──────── Provided data

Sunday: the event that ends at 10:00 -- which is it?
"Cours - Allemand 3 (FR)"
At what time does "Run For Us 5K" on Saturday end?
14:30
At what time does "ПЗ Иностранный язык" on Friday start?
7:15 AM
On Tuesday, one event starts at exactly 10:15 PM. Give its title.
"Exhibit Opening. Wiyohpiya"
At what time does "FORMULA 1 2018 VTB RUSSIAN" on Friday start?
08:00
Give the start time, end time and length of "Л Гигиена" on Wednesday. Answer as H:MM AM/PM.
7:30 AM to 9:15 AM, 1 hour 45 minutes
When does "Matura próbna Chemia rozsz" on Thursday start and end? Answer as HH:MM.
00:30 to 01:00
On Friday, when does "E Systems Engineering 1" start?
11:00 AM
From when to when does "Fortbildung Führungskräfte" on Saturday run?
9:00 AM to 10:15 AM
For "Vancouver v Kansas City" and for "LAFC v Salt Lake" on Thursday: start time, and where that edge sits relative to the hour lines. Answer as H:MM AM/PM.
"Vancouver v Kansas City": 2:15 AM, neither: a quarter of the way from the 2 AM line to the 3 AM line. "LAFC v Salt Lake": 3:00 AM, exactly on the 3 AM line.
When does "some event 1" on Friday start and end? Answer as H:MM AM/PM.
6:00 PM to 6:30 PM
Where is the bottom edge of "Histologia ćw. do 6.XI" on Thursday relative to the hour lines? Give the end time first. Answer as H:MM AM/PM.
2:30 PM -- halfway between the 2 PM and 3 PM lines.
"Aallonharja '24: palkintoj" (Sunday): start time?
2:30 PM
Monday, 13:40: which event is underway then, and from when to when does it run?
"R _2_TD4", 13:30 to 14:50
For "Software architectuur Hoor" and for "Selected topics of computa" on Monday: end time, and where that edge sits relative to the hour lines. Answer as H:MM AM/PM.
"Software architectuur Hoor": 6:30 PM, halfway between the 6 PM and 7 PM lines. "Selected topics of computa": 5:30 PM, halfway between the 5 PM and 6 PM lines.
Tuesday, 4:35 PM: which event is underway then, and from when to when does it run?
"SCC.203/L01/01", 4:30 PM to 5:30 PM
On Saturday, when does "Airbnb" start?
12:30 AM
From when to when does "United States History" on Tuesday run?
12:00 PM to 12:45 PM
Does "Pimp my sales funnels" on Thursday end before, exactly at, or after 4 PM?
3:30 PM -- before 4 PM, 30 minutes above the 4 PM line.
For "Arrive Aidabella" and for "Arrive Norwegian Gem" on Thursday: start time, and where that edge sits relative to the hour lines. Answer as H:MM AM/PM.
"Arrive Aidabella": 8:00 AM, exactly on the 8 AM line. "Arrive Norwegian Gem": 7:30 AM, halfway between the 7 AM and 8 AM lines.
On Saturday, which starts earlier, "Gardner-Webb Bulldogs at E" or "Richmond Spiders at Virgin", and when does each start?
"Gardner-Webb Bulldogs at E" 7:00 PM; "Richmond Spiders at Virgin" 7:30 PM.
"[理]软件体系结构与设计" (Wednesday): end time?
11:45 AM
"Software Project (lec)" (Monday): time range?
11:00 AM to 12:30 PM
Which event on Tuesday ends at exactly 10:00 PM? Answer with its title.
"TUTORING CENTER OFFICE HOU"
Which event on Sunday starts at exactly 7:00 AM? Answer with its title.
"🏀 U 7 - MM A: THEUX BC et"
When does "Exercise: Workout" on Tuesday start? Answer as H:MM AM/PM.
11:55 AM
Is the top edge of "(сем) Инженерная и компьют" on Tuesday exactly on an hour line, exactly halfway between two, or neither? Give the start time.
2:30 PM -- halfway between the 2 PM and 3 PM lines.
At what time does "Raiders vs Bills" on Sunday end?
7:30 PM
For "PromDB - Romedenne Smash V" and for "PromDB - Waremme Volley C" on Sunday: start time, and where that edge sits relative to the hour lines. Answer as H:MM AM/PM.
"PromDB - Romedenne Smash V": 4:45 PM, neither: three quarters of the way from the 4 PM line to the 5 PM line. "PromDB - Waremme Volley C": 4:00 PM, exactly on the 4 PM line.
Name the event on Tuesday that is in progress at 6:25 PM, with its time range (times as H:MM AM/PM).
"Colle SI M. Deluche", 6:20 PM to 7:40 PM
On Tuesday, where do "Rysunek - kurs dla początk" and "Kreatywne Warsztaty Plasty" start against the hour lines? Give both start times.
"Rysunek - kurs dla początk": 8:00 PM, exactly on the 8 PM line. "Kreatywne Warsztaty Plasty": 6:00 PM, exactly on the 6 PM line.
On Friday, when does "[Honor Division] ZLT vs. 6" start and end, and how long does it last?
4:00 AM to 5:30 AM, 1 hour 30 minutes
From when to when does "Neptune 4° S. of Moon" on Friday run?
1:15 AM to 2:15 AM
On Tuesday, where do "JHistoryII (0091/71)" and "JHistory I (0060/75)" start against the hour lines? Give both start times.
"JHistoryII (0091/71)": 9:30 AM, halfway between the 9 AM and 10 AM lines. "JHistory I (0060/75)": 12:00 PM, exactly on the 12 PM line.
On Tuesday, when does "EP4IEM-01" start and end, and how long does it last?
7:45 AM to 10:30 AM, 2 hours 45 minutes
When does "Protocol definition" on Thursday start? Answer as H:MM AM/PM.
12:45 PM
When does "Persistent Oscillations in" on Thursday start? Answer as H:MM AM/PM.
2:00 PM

────────────────

What is being asked.
Transcribe every line of the data above, keeping each character as it appears.

Exercise response.
Sunday: the event that ends at 10:00 -- which is it?
"Cours - Allemand 3 (FR)"
At what time does "Run For Us 5K" on Saturday end?
14:30
At what time does "ПЗ Иностранный язык" on Friday start?
7:15 AM
On Tuesday, one event starts at exactly 10:15 PM. Give its title.
"Exhibit Opening. Wiyohpiya"
At what time does "FORMULA 1 2018 VTB RUSSIAN" on Friday start?
08:00
Give the start time, end time and length of "Л Гигиена" on Wednesday. Answer as H:MM AM/PM.
7:30 AM to 9:15 AM, 1 hour 45 minutes
When does "Matura próbna Chemia rozsz" on Thursday start and end? Answer as HH:MM.
00:30 to 01:00
On Friday, when does "E Systems Engineering 1" start?
11:00 AM
From when to when does "Fortbildung Führungskräfte" on Saturday run?
9:00 AM to 10:15 AM
For "Vancouver v Kansas City" and for "LAFC v Salt Lake" on Thursday: start time, and where that edge sits relative to the hour lines. Answer as H:MM AM/PM.
"Vancouver v Kansas City": 2:15 AM, neither: a quarter of the way from the 2 AM line to the 3 AM line. "LAFC v Salt Lake": 3:00 AM, exactly on the 3 AM line.
When does "some event 1" on Friday start and end? Answer as H:MM AM/PM.
6:00 PM to 6:30 PM
Where is the bottom edge of "Histologia ćw. do 6.XI" on Thursday relative to the hour lines? Give the end time first. Answer as H:MM AM/PM.
2:30 PM -- halfway between the 2 PM and 3 PM lines.
"Aallonharja '24: palkintoj" (Sunday): start time?
2:30 PM
Monday, 13:40: which event is underway then, and from when to when does it run?
"R _2_TD4", 13:30 to 14:50
For "Software architectuur Hoor" and for "Selected topics of computa" on Monday: end time, and where that edge sits relative to the hour lines. Answer as H:MM AM/PM.
"Software architectuur Hoor": 6:30 PM, halfway between the 6 PM and 7 PM lines. "Selected topics of computa": 5:30 PM, halfway between the 5 PM and 6 PM lines.
Tuesday, 4:35 PM: which event is underway then, and from when to when does it run?
"SCC.203/L01/01", 4:30 PM to 5:30 PM
On Saturday, when does "Airbnb" start?
12:30 AM
From when to when does "United States History" on Tuesday run?
12:00 PM to 12:45 PM
Does "Pimp my sales funnels" on Thursday end before, exactly at, or after 4 PM?
3:30 PM -- before 4 PM, 30 minutes above the 4 PM line.
For "Arrive Aidabella" and for "Arrive Norwegian Gem" on Thursday: start time, and where that edge sits relative to the hour lines. Answer as H:MM AM/PM.
"Arrive Aidabella": 8:00 AM, exactly on the 8 AM line. "Arrive Norwegian Gem": 7:30 AM, halfway between the 7 AM and 8 AM lines.
On Saturday, which starts earlier, "Gardner-Webb Bulldogs at E" or "Richmond Spiders at Virgin", and when does each start?
"Gardner-Webb Bulldogs at E" 7:00 PM; "Richmond Spiders at Virgin" 7:30 PM.
"[理]软件体系结构与设计" (Wednesday): end time?
11:45 AM
"Software Project (lec)" (Monday): time range?
11:00 AM to 12:30 PM
Which event on Tuesday ends at exactly 10:00 PM? Answer with its title.
"TUTORING CENTER OFFICE HOU"
Which event on Sunday starts at exactly 7:00 AM? Answer with its title.
"🏀 U 7 - MM A: THEUX BC et"
When does "Exercise: Workout" on Tuesday start? Answer as H:MM AM/PM.
11:55 AM
Is the top edge of "(сем) Инженерная и компьют" on Tuesday exactly on an hour line, exactly halfway between two, or neither? Give the start time.
2:30 PM -- halfway between the 2 PM and 3 PM lines.
At what time does "Raiders vs Bills" on Sunday end?
7:30 PM
For "PromDB - Romedenne Smash V" and for "PromDB - Waremme Volley C" on Sunday: start time, and where that edge sits relative to the hour lines. Answer as H:MM AM/PM.
"PromDB - Romedenne Smash V": 4:45 PM, neither: three quarters of the way from the 4 PM line to the 5 PM line. "PromDB - Waremme Volley C": 4:00 PM, exactly on the 4 PM line.
Name the event on Tuesday that is in progress at 6:25 PM, with its time range (times as H:MM AM/PM).
"Colle SI M. Deluche", 6:20 PM to 7:40 PM
On Tuesday, where do "Rysunek - kurs dla początk" and "Kreatywne Warsztaty Plasty" start against the hour lines? Give both start times.
"Rysunek - kurs dla początk": 8:00 PM, exactly on the 8 PM line. "Kreatywne Warsztaty Plasty": 6:00 PM, exactly on the 6 PM line.
On Friday, when does "[Honor Division] ZLT vs. 6" start and end, and how long does it last?
4:00 AM to 5:30 AM, 1 hour 30 minutes
From when to when does "Neptune 4° S. of Moon" on Friday run?
1:15 AM to 2:15 AM
On Tuesday, where do "JHistoryII (0091/71)" and "JHistory I (0060/75)" start against the hour lines? Give both start times.
"JHistoryII (0091/71)": 9:30 AM, halfway between the 9 AM and 10 AM lines. "JHistory I (0060/75)": 12:00 PM, exactly on the 12 PM line.
On Tuesday, when does "EP4IEM-01" start and end, and how long does it last?
7:45 AM to 10:30 AM, 2 hours 45 minutes
When does "Protocol definition" on Thursday start? Answer as H:MM AM/PM.
12:45 PM
When does "Persistent Oscillations in" on Thursday start? Answer as H:MM AM/PM.
2:00 PM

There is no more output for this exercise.